ERM
redis
resource_error
ai_generated
true
ERR Client: subscriber queue full - dropping message
ID: redis/pubsub-subscriber-queue-full
80%Fix Rate
86%Confidence
1Evidence
2024-05-20First Seen
Version Compatibility
| Version | Status | Introduced | Deprecated | Notes |
|---|---|---|---|---|
| Redis 6.2.0 | active | — | — | — |
| Redis 7.0.0 | active | — | — | — |
| Redis 7.2.0 | active | — | — | — |
Root Cause
A Pub/Sub subscriber client's output buffer is full, causing Redis to drop messages to prevent the client from being disconnected.
generic中文
发布/订阅订阅者客户端的输出缓冲区已满,导致 Redis 丢弃消息以防止客户端断开连接。
Official Documentation
https://redis.io/docs/latest/develop/interact/pubsub/Workarounds
-
85% success Increase the client output buffer limit for Pub/Sub clients: CONFIG SET client-output-buffer-limit pubsub 32mb 8mb 60. This provides more headroom for message bursts.
Increase the client output buffer limit for Pub/Sub clients: CONFIG SET client-output-buffer-limit pubsub 32mb 8mb 60. This provides more headroom for message bursts.
-
90% success Implement backpressure in the subscriber: use a message queue (e.g., Redis list) to buffer messages asynchronously. Example in Python: import redis; r = redis.Redis(); pubsub = r.pubsub(); pubsub.subscribe('channel'); for msg in pubsub.listen(): r.rpush('buffer', msg['data'])
Implement backpressure in the subscriber: use a message queue (e.g., Redis list) to buffer messages asynchronously. Example in Python: import redis; r = redis.Redis(); pubsub = r.pubsub(); pubsub.subscribe('channel'); for msg in pubsub.listen(): r.rpush('buffer', msg['data']) -
80% success Add more subscriber instances to distribute the load: run multiple worker processes each subscribing to a subset of channels.
Add more subscriber instances to distribute the load: run multiple worker processes each subscribing to a subset of channels.
中文步骤
Increase the client output buffer limit for Pub/Sub clients: CONFIG SET client-output-buffer-limit pubsub 32mb 8mb 60. This provides more headroom for message bursts.

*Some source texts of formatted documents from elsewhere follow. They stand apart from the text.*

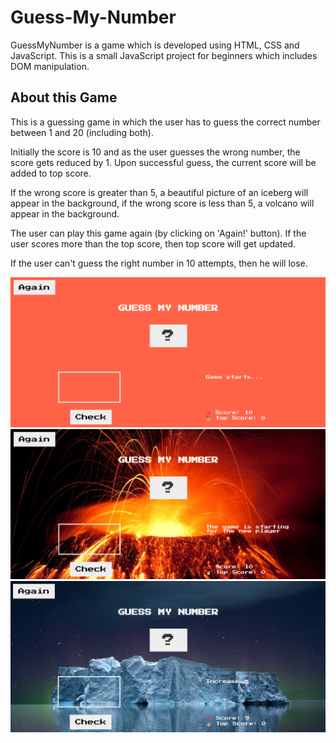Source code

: # Guess-My-Number

GuessMyNumber is a game which is developed using HTML, CSS and JavaScript. This is a small JavaScript project for beginners which includes DOM manipulation.

## About this Game

This is a guessing game in which the user has to guess the correct number between 1 and 20 (including both).

Initially the score is 10 and as the user guesses the wrong number, the score gets reduced by 1. Upon successful guess, the current score will be added to top score.

If the wrong score is greater than 5, a beautiful picture of an iceberg will appear in the background, if the wrong score is less than 5, a volcano will appear in the background.

The user can play this game again (by clicking on 'Again!' button). If the user scores more than the top score, then top score will get updated.

If the user can't guess the right number in 10 attempts, then he will lose.

![App Screenshot](./img/Screenshot_2.png)
![App Screenshot](./img/Screenshot_1.png)
![App Screenshot](./img/Screenshot_3.png)

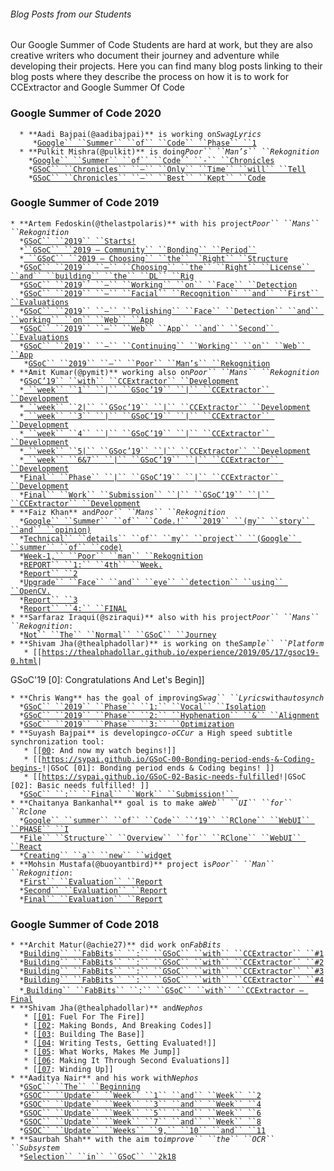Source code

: ###### Blog Posts from our Students

Our Google Summer of Code Students are hard at work, but they are also
creative writers who document their journey and adventure while
developing their projects. Here you can find many blog posts linking to
their blog posts where they describe the process on how it is to work
for CCExtractor and Google Summer Of Code

### Google Summer of Code 2020

`   * **Aadi Bajpai(@aadibajpai)** is working on `*`SwagLyrics`*\
`      * `[`Google`` ``Summer`` ``of`` ``Code`` ``Phase`` ``1`](https://aadibajpai.com/blog/gsoc.html)\
`   * **Pulkit Mishra(@pulkit)** is doing `*`Poor`` ``Man’s`` ``Rekognition`*\
`     * `[`Google`` ``Summer`` ``of`` ``Code`` ``-`` ``Chronicles`](https://medium.com/@pulkitmishra/gsoc-chronicles-c4028634bf22)\
`     * `[`GSoC`` ``Chronicles`` ``—`` ``Only`` ``Time`` ``will`` ``Tell`](https://medium.com/@pulkitmishra/gsoc-chronicles-only-time-will-tell-51966e55fa27)\
`     * `[`GSoC`` ``Chronicles`` ``—`` ``Best`` ``Kept`` ``Code`](https://medium.com/@pulkitmishra/gsoc-chronicles-best-kept-code-4893823d0f12)

### Google Summer of Code 2019

` * **Artem Fedoskin(@thelastpolaris)** with his project `*`Poor`` ``Mans`` ``Rekognition`*\
`   * `[`GSoC`` ``2019`` ``Starts!`](https://medium.com/@fedoskin/gsoc-2019-starts-58c497769420)\
`   * `[` ``GSoC`` ``2019 — Community`` ``Bonding`` ``Period`` `](https://medium.com/@fedoskin/gsoc-2019-community-bonding-period-b709f6c0d4e0)\
`   * `[` ``GSoC`` ``2019 — Choosing`` ``the`` ``Right`` ``Structure`](https://medium.com/@fedoskin/gsoc-2019-choosing-the-right-structure-7644b319c7c9)\
`   * `[`GSoC`` ``2019`` ``—`` ``Choosing`` ``the`` ``Right`` ``License`` ``and`` ``building`` ``the`` ``DL`` ``Rig`](https://medium.com/@fedoskin/gsoc-2019-choosing-the-right-license-and-building-the-dl-rig-223d85acbfaf)\
`   * `[`GSoC`` ``2019`` ``—`` ``Working`` ``on`` ``Face`` ``Detection`](https://medium.com/@fedoskin/gsoc-2019-working-on-face-detection-586702ce7159)\
`   * `[`GSoC`` ``2019`` ``—`` ``Facial`` ``Recognition`` ``and`` ``First`` ``Evaluations`](https://medium.com/@fedoskin/gsoc-2019-facial-recognition-and-first-evaluations-189ce03baef8)\
`   * `[`GSoC`` ``2019`` ``—`` ``Polishing`` ``Face`` ``Detection`` ``and`` ``working`` ``on`` ``Web`` ``App`](https://medium.com/@fedoskin/gsoc-2019-polishing-face-detection-and-working-on-web-app-a44d0b4659c1)\
`   * `[`GSoC`` ``2019`` ``—`` ``Web`` ``App`` ``and`` ``Second`` ``Evaluations`](https://medium.com/@fedoskin/gsoc-2019-web-app-and-second-evaluations-artem-fedoskins-blog-134c25fcfafd)\
`   * `[`GSoC`` ``2019`` ``—`` ``Continuing`` ``Working`` ``on`` ``Web`` ``App`](https://medium.com/@fedoskin/gsoc-2019-continuing-working-on-web-app-c459738eed3b)\
`   *`[`GSoC`` ``2019`` ``—`` ``Poor`` ``Man’s`` ``Rekognition`](https://medium.com/@fedoskin/gsoc-2019-poor-mans-rekognition-ec59808813d7)` `\
` * **Amit Kumar(@pymit)** working also on `*`Poor`` ``Mans`` ``Rekognition`*\
`   * `[`GSoC’19`` ``with`` ``CCExtractor`` ``Development`](https://medium.com/@amkr/gsoc19-with-ccextractor-development-8a69a8ae78fc)\
`   * `[` ``week`` ``1`` ``|`` ``GSoc’19`` ``|`` ``CCExtractor`` ``Development`](https://medium.com/@amkr/week-1-gsoc19-ccextractor-development-eab8c4c1fda8)\
`   * `[` ``week`` ``2|`` ``GSoc’19`` ``|`` ``CCExtractor`` ``Development`](https://medium.com/@amkr/week-2-gsoc19-ccextractor-development-e4ffb6d54376)\
`   * `[` ``week`` ``3`` ``|`` ``GSoC’19`` ``|`` ``CCExtractor`` ``Development`](https://medium.com/@amkr/week-3-gsoc19-ccextractor-development-e6be1d1e1fb4)\
`   * `[` ``week`` ``4`` ``|`` ``GSoC’19`` ``|`` ``CCExtractor`` ``Development`](https://medium.com/@amkr/week-4-gsoc19-ccextractor-development-df890ffa2b46)\
`   * `[` ``week`` ``5|`` ``GSoc’19`` ``|`` ``CCExtractor`` ``Development`](https://medium.com/@amkr/week-5-gsoc19-ccextractor-development-ff895a985d9c)\
`   * `[` ``week`` ``6&7`` ``|`` ``GSoC’19`` ``|`` ``CCExtractor`` ``Development`](https://medium.com/@amkr/week-6-7-gsoc19-ccextractor-development-8173ce62a0bf)\
`   * `[`Final`` ``Phase`` ``|`` ``GSoC’19`` ``|`` ``CCExtractor`` ``Development`](https://medium.com/@amkr/final-phase-gsoc19-ccextractor-development-4d9f5d5aefb0)\
`   * `[`Final`` ``Work`` ``Submission`` ``|`` ``GSoC’19`` ``|`` ``CCExtractor`` ``Development`](https://medium.com/@amkr/final-work-submission-gsoc19-ccextractor-development-40a2b6c6a946)\
` * **Faiz Khan** and `*`Poor`` ``Mans`` ``Rekognition`*\
`   * `[`Google`` ``Summer`` ``of`` ``Code.!`` ``2019`` ``(my`` ``story`` ``and`` ``opinion)`](https://medium.com/@b216029/google-summer-of-code-2019-my-story-and-opinion-e683058c6c83)\
`   * `[`Technical`` ``details`` ``of`` ``my`` ``project`` ``(Google`` ``summer`` ``of`` ``code)`](https://medium.com/@b216029/technical-details-of-my-project-google-summer-of-code-25b041df990)\
`   * `[`Week-1,`` ``Poor`` ``man`` ``Rekognition`](https://medium.com/@b216029/poor-man-rekognition-756497c7e4cf)\
`   * `[`REPORT`` ``1:`` ``4th`` ``Week.`](https://medium.com/@b216029/report-1-4th-week-60140619eb4f)\
`   * `[`Report`` ``2`](https://medium.com/@b216029/2nd-report-1007c6ea018b)\
`   * `[`Upgrade`` ``Face`` ``and`` ``eye`` ``detection`` ``using`` ``OpenCV.`](https://medium.com/@b216029/face-and-eye-detection-using-opencv-a52937fd7af2)\
`   * `[`Report`` ``3`](https://medium.com/@b216029/report-3-494b2fdbb179)\
`   * `[`Report`` ``4:`` ``FINAL`](https://medium.com/@b216029/report-3-final-8ef2de33a0d7)\
` * **Sarfaraz Iraqui(@sziraqui)** also with his project `*`Poor`` ``Mans`` ``Rekognition`*`:`\
`   * `[`Not`` ``The`` ``Normal`` ``GSoC`` ``Journey`](https://medium.com/@sziraqui/not-the-normal-gsoc-journey-d51a6167a3a6)\
` * **Shivam Jha(@thealphadollar)** is working on the `*`Sample`` ``Platform`*\
`   * [[`[`https://thealphadollar.github.io/experience/2019/05/17/gsoc19-0.html`](https://thealphadollar.github.io/experience/2019/05/17/gsoc19-0.html)`|`

GSoC\'19 \[0\]: Congratulations And Let\'s Begin\]\]

` * **Chris Wang** has the goal of improving `*`Swag`` ``Lyrics`*` with `*`autosynch`*\
`   * `[`GSoC`` ``2019`` ``Phase`` ``1:`` ``Vocal`` ``Isolation`](https://medium.com/@chriswang030/gsoc-2019-phase-1-vocal-isolation-465cfd8f32ad)\
`   * `[`GSoC`` ``2019`` ``Phase`` ``2:`` ``Hyphenation`` ``&`` ``Alignment`](https://medium.com/@chriswang030/gsoc-2019-phase-2-hyphenation-alignment-8d222a7b42ca)\
`   * `[`GSoC`` ``2019`` ``Phase`` ``3:`` ``Optimization`](https://medium.com/@chriswang030/gsoc-2019-overview-4287e369bec3)\
` * **Suyash Bajpai** is developing `*`co-oCCur`*` a High speed subtitle synchronization tool:`\
`   * [`[`[00`](https://sypai.github.io/Google-Summer-of-Code-And-now-my-watch-begins%7CGSoC)`: And now my watch begins!]]`\
`   * [[`[`https://sypai.github.io/GSoC-00-Bonding-period-ends-&-Coding-begins-`](https://sypai.github.io/GSoC-00-Bonding-period-ends-&-Coding-begins-)`!|GSoC [01]: Bonding period ends & Coding begins! ]]`\
`   * [[`[`https://sypai.github.io/GSoC-02-Basic-needs-fulfilled`](https://sypai.github.io/GSoC-02-Basic-needs-fulfilled)`!|GSoC [02]: Basic needs fulfilled! ]]`\
`   * `[`GSoC`` ``:`` ``Final`` ``Work`` ``Submission!`` `](https://sypai.github.io/GSoC-Final-work-submissions/)\
` * **Chaitanya Bankanhal** goal is to make a `*`Web`` ``UI`` ``for`` ``Rclone`*\
`   * `[`Google`` ``summer`` ``of`` ``Code`` ``‘19`` ``RClone`` ``WebUI`` ``PHASE`` ``I`](http://good2be.me/blog/gsoc-phase-i.html)\
`   * `[`File`` ``Structure`` ``Overview`` ``for`` ``RClone`` ``WebUI`` ``React`](http://good2be.me/blog/file-structure.html)\
`   * `[`Creating`` ``a`` ``new`` ``widget`](http://good2be.me/blog/new-widget.html)\
` * **Mohsin Mustafa(@buoyantbird)** project is `*`Poor`` ``Man`` ``Rekognition`*`:`\
`   * `[`First`` ``Evaluation`` ``Report`](https://drcpmkeyi.gitlab.io/poor-man-rekognition/GSoC/eval_one.html)\
`   * `[`Second`` ``Evaluation`` ``Report`](https://drcpmkeyi.gitlab.io/poor-man-rekognition/GSoC/eval_two.html)\
`   * `[`Final`` ``Evaluation`` ``Report`](https://drcpmkeyi.gitlab.io/poor-man-rekognition/GSoC/eval_three.html)

### Google Summer of Code 2018

` * **Archit Matur(@achie27)** did work on `*`FabBits`*\
`   * `[`Building`` ``FabBits`` ``:`` ``GSoC`` ``with`` ``CCExtractor`` ``#1`](https://medium.com/@achie27/building-fabbits-gsoc-with-ccextractor-1-93c4a282966f)\
`   * `[`Building`` ``FabBits`` ``:`` ``GSoC`` ``with`` ``CCExtractor`` ``#2`](https://medium.com/@achie27/building-fabbits-gsoc-with-ccextractor-2-a2443e38a8b4)\
`   * `[`Building`` ``FabBits`` ``:`` ``GSoC`` ``with`` ``CCExtractor`` ``#3`](https://medium.com/@achie27/building-fabbits-gsoc-with-ccextractor-3-df897b35bb99)\
`   * `[`Building`` ``FabBits`` ``:`` ``GSoC`` ``with`` ``CCExtractor`` ``#4`](https://medium.com/@achie27/building-fabbits-gsoc-with-ccextractor-4-7048f5c90960)\
`   * `[
`Building`` ``FabBits`` ``:`` ``GSoC`` ``with`` ``CCExtractor — Final`](https://medium.com/@achie27/building-fabbits-gsoc-with-ccextractor-final-e4b5d3160bf6)\
` * **Shivam Jha(@thealphadollar)** and `*`Nephos`*\
`   * [`[`[01`](https://thealphadollar.github.io/experience/2018/06/25/GSoC.html%7CGSoC)`: Fuel For The Fire]]`\
`   * [`[`[02`](https://thealphadollar.github.io/experience/2018/06/25/gsoc-2.html%7CGSoC)`: Making Bonds, And Breaking Codes]]`\
`   * [`[`[03`](https://thealphadollar.github.io/experience/2018/06/25/gsoc-3.html%7CGSoC)`: Building The Base]]`\
`   * [`[`[04`](https://thealphadollar.github.io/experience/2018/06/25/gsoc-4.html%7CGSoC)`: Writing Tests, Getting Evaluated!]]`\
`   * [`[`[05`](https://thealphadollar.github.io/experience/2018/06/25/gsoc-5.html%7CGSoC)`: What Works, Makes Me Jump]]`\
`   * [`[`[06`](https://thealphadollar.github.io/experience/2018/07/14/gsoc-6.html%7CGSoC)`: Making It Through Second Evaluations]]`\
`   * [`[`[07`](https://thealphadollar.github.io/experience/2018/08/03/gsoc-7.html%7CGSoC)`: Winding Up]]`\
` * **Aaditya Nair** and his work with `*`Nephos`*\
`   * `[`GSoC`` ``The`` ``Beginning`](https://aadityanair.ml/2018/05/14/gsoc-begin/)\
`   * `[`GSOC`` ``Update`` ``Week`` ``1`` ``and`` ``Week`` ``2`](https://aadityanair.ml/2018/05/28/gsoc-update1/)\
`   * `[`GSOC`` ``Update`` ``Week`` ``3`` ``and`` ``Week`` ``4`](https://aadityanair.ml/2018/06/10/gsoc-update2/)\
`   * `[`GSOC`` ``Update`` ``Week`` ``5`` ``and`` ``Week`` ``6`](https://aadityanair.ml/2018/06/24/gsoc-update3/)\
`   * `[`GSOC`` ``Update`` ``Week`` ``7`` ``and`` ``Week`` ``8`](https://aadityanair.ml/2018/07/08/gsoc-update4/)\
`   * `[`GSOC`` ``Update`` ``Weeks`` ``9,`` ``10`` ``and`` ``11`](https://aadityanair.ml/2018/07/28/gsoc-update5/)\
` * **Saurbah Shah** with the aim to `*`improve`` ``the`` ``OCR`` ``Subsystem`*\
`   * `[`Selection`` ``in`` ``GSoC`` ``2k18`](https://saurabhshah0410.github.io/Selection-in-GSoC-2k18/)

Implement backpressure in the subscriber: use a message queue (e.g., Redis list) to buffer messages asynchronously. Example in Python: import redis; r = redis.Redis(); pubsub = r.pubsub(); pubsub.subscribe('channel'); for msg in pubsub.listen(): r.rpush('buffer', msg['data'])Add more subscriber instances to distribute the load: run multiple worker processes each subscribing to a subset of channels.
Dead Ends
Common approaches that don't work:
-
85% fail
Setting an unlimited buffer can cause Redis to run out of memory, leading to OOM kills or performance degradation.
-
60% fail
Disabling processing does not address the queue full issue; the client will still fail to consume messages fast enough.
-
70% fail
A single subscriber handling many channels increases message volume per client, worsening the queue full condition.